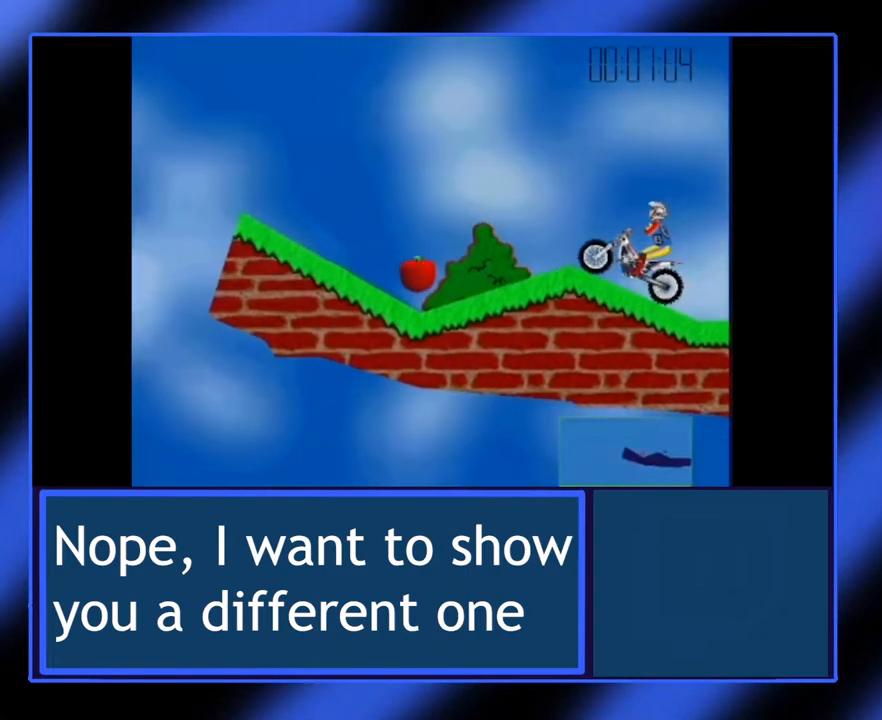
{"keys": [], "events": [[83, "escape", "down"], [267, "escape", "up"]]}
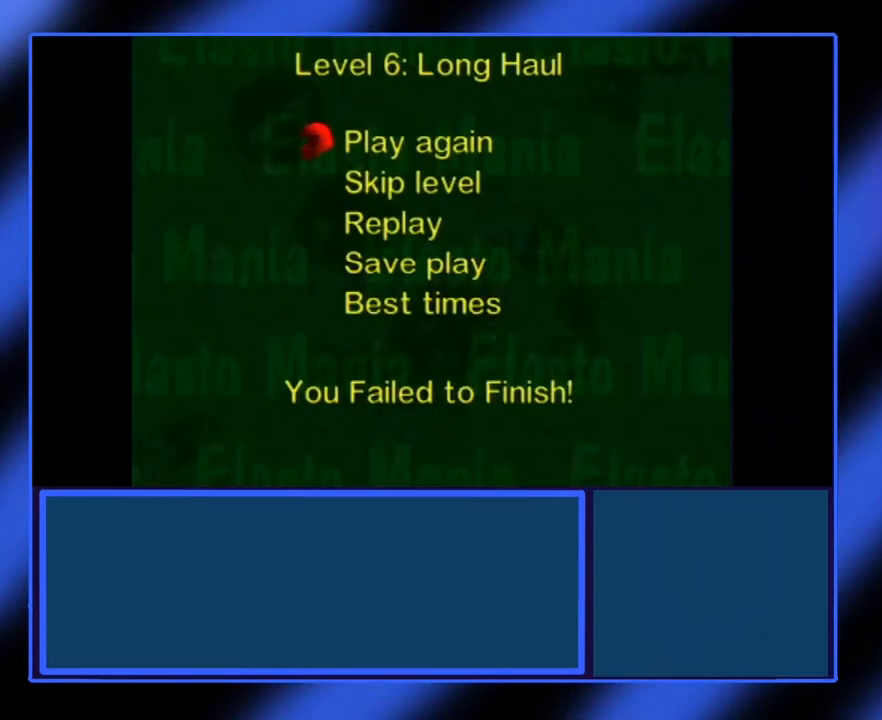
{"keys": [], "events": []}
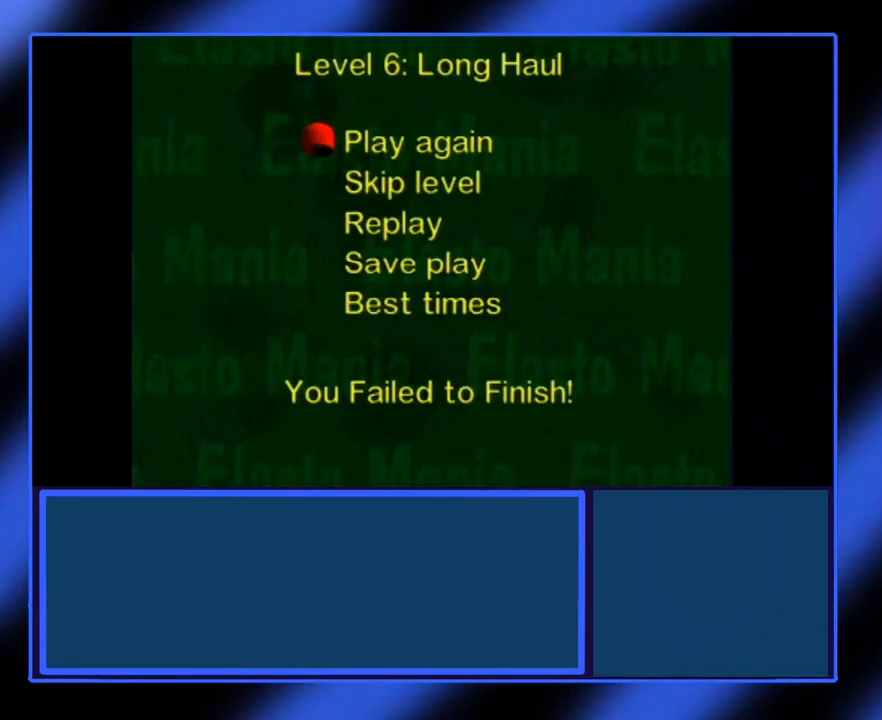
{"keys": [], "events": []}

== Description of the task ==
The whole listing above must be returned exactly as written, with no pictures carried over.

== Answer space ==
{"keys": [], "events": [[83, "escape", "down"], [267, "escape", "up"]]}
{"keys": [], "events": []}
{"keys": [], "events": []}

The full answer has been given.